* Information given:
************
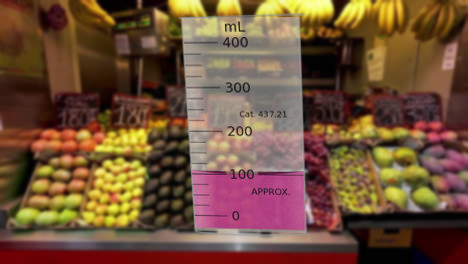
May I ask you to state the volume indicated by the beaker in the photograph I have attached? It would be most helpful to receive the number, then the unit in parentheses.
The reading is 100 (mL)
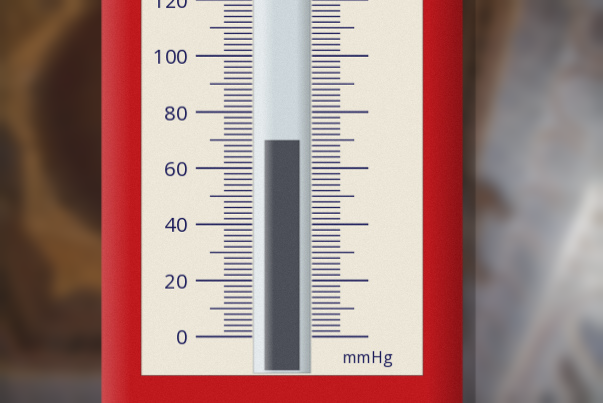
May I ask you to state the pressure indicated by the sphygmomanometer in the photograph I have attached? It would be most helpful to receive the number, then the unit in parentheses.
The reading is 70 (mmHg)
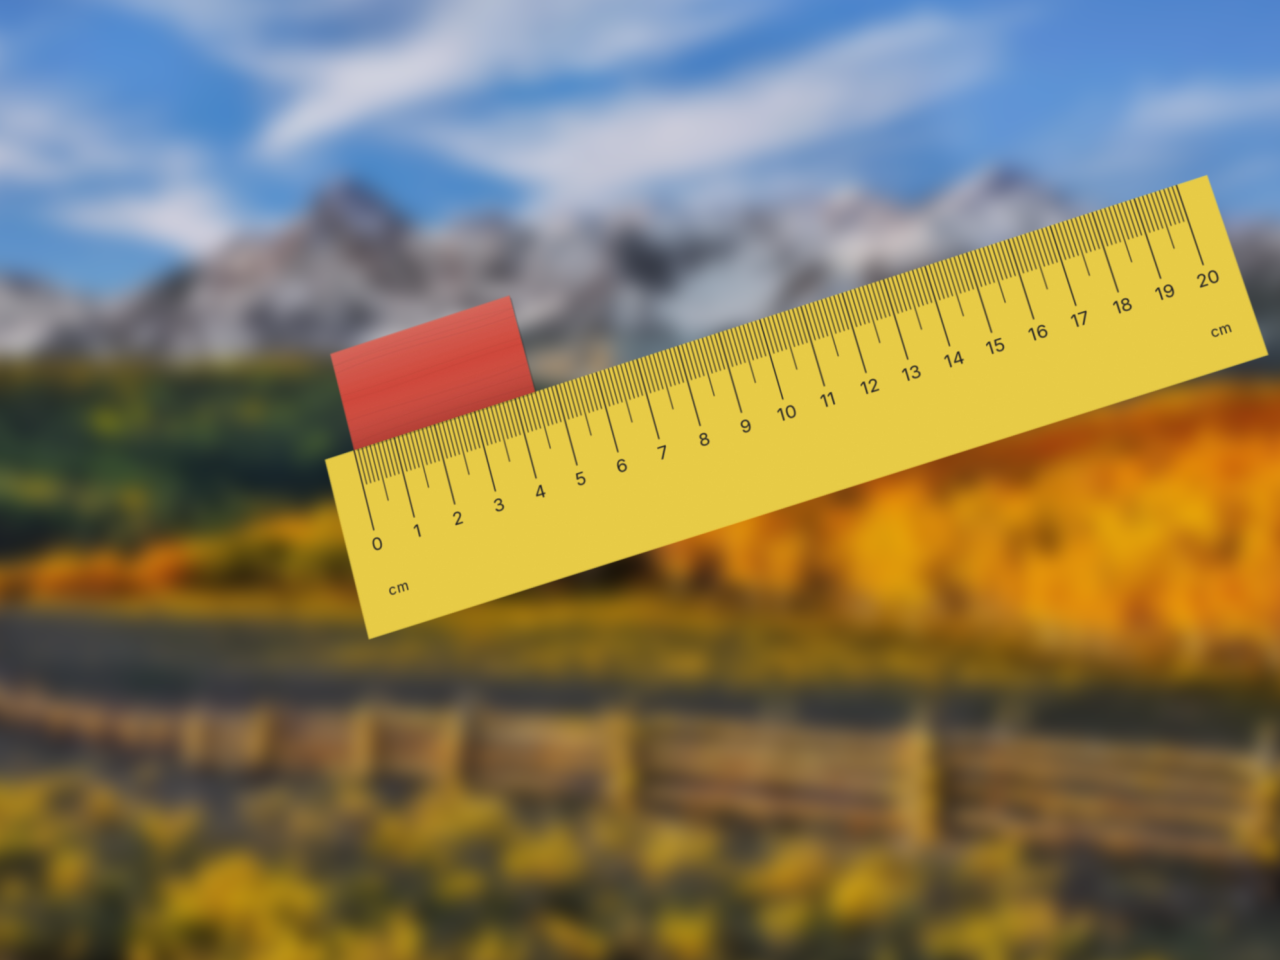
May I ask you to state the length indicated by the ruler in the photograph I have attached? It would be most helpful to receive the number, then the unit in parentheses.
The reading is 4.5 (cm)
************
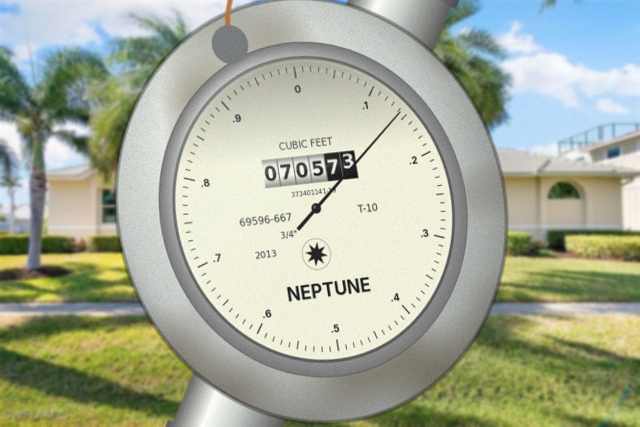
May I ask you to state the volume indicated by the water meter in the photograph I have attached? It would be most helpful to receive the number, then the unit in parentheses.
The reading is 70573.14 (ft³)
************
* Required action:
Reproduce the material above word for word, from the line containing "by the beaker" down to the line containing "The reading is 70 (mmHg)", both included. Leave the pictures out.

* Final answer:
May I ask you to state the volume indicated by the beaker in the photograph I have attached? It would be most helpful to receive the number, then the unit in parentheses.
The reading is 100 (mL)
May I ask you to state the pressure indicated by the sphygmomanometer in the photograph I have attached? It would be most helpful to receive the number, then the unit in parentheses.
The reading is 70 (mmHg)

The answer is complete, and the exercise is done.